• _TEXT PROVIDED_
• • •
The following demonstrates calculation of some common descriptive statistics, which includes mean, trimmed mean, weighted mean, weighted median, sample standard deviation, interquartile range (IQR) and median absolute deviation from the median (MAD).

We import the data as a pandas dataframe as the pandas dataframe methods, that is the `.method()`, can easily provide the mean, median, sample standard deviation and quantiles.

For trimmed mean, we need to use the `trim_mean` function in `scipy.stats`. For weighted mean, we use `average` function in `NumPy`. For weighted median, we use the specialized package `wquantiles`. And for MAD, we need the `robust` module in the package `statsmodels`.

Firstly, we need to install the `wquantiles` package as this is not included in the base Colab environment.

In [None]:
# Install the package "wquantiles"
!pip install wquantiles

Looking in indexes: https://pypi.org/simple, https://us-python.pkg.dev/colab-wheels/public/simple/
Collecting wquantiles
  Downloading wquantiles-0.6-py3-none-any.whl (3.3 kB)
Installing collected packages: wquantiles
Successfully installed wquantiles-0.6


We now import the necessary packages:

In [None]:
# Import necessary packages
import pandas as pd
import numpy as np
import scipy.stats
import wquantiles
from statsmodels import robust

We now load the data as a pandas dataframe:

In [None]:
# Load the dataset as pandas dataframe
link = "https://raw.githubusercontent.com/stevenkhwun/P4DS/main/Data/state.csv"
state = pd.read_csv(link)
state.head()

Unnamed: 0,State,Population,Murder.Rate,Abbreviation
0,Alabama,4779736,5.7,AL
1,Alaska,710231,5.6,AK
2,Arizona,6392017,4.7,AZ
3,Arkansas,2915918,5.6,AR
4,California,37253956,4.4,CA


## Mean

In [None]:
# Mean by pandas dataframe method
state['Population'].mean()

6162876.3

## Trimmed mean

In [None]:
# Trimmed mean using the scipy.stats package
scipy.stats.trim_mean(state['Population'], 0.1)

4783697.125

## Median

In [None]:
# Median by pandas dataframe method
state['Population'].median()

4436369.5

## Weighted mean

In [None]:
# Weighted mean by average function in NumPy
np.average(state['Murder.Rate'], weights=state['Population'])

4.445833981123393

## Weighted median

In [None]:
# Weighted median by median function in wquantiles
wquantiles.median(state['Murder.Rate'], weights=state['Population'])
• • •
[Dataset entries]
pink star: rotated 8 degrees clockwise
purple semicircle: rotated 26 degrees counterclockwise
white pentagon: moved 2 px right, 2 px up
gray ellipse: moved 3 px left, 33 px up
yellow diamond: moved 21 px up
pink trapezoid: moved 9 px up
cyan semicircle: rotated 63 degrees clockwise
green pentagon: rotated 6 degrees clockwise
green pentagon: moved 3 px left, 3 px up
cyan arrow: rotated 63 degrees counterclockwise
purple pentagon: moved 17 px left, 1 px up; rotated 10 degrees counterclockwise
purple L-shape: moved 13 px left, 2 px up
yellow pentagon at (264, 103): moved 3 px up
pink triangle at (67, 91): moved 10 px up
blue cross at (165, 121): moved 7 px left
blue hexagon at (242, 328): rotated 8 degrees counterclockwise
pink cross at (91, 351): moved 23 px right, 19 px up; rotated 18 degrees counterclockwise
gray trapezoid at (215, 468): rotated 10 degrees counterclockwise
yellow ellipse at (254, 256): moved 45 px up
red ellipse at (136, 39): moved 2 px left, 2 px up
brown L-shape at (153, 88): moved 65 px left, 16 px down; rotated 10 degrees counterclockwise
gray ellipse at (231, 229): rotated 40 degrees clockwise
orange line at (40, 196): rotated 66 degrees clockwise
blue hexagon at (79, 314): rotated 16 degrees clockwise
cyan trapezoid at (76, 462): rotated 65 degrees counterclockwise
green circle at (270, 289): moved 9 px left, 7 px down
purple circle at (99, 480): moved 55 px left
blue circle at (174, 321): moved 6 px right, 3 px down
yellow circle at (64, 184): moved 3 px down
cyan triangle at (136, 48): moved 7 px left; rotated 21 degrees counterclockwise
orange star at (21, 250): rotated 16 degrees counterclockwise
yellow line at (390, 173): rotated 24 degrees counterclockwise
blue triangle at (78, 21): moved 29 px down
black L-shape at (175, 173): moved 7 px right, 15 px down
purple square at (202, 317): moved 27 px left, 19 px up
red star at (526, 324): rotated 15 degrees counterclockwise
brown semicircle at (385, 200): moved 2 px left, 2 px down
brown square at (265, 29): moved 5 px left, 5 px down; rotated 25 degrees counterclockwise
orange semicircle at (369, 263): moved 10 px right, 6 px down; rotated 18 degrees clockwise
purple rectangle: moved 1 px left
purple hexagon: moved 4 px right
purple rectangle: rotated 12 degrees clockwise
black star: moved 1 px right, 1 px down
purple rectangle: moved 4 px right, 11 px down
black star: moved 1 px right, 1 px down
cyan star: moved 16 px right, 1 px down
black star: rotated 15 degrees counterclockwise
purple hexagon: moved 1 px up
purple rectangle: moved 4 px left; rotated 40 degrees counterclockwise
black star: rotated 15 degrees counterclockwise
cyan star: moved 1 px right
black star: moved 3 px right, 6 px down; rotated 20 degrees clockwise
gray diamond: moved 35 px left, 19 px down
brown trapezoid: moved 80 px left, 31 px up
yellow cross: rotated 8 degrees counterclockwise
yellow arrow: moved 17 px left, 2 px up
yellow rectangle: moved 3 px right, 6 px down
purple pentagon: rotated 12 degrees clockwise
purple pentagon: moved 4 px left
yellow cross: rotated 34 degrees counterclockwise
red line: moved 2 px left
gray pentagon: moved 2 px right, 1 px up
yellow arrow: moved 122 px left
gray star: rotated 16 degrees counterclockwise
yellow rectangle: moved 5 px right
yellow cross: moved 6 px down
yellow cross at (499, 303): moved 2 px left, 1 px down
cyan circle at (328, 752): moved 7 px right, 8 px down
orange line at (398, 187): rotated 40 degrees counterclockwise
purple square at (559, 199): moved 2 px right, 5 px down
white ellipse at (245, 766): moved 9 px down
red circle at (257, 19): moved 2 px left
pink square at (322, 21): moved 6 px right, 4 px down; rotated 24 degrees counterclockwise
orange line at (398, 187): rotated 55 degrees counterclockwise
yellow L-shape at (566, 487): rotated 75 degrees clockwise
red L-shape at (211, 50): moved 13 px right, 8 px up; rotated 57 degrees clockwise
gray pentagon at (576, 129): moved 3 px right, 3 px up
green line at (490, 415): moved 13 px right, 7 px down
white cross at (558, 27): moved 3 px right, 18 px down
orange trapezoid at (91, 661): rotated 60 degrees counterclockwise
• • •
• _SET EXERCISE_
Can you return the passage of the descriptive statistics text starting with "We import the" and going on through "wquantiles-0.6-py3-none-any.whl (3.3 kB)", copied word for word?

• _RESPONSE_
We import the data as a pandas dataframe as the pandas dataframe methods, that is the `.method()`, can easily provide the mean, median, sample standard deviation and quantiles.

For trimmed mean, we need to use the `trim_mean` function in `scipy.stats`. For weighted mean, we use `average` function in `NumPy`. For weighted median, we use the specialized package `wquantiles`. And for MAD, we need the `robust` module in the package `statsmodels`.

Firstly, we need to install the `wquantiles` package as this is not included in the base Colab environment.

In [None]:
# Install the package "wquantiles"
!pip install wquantiles

Looking in indexes: https://pypi.org/simple, https://us-python.pkg.dev/colab-wheels/public/simple/
Collecting wquantiles
  Downloading wquantiles-0.6-py3-none-any.whl (3.3 kB)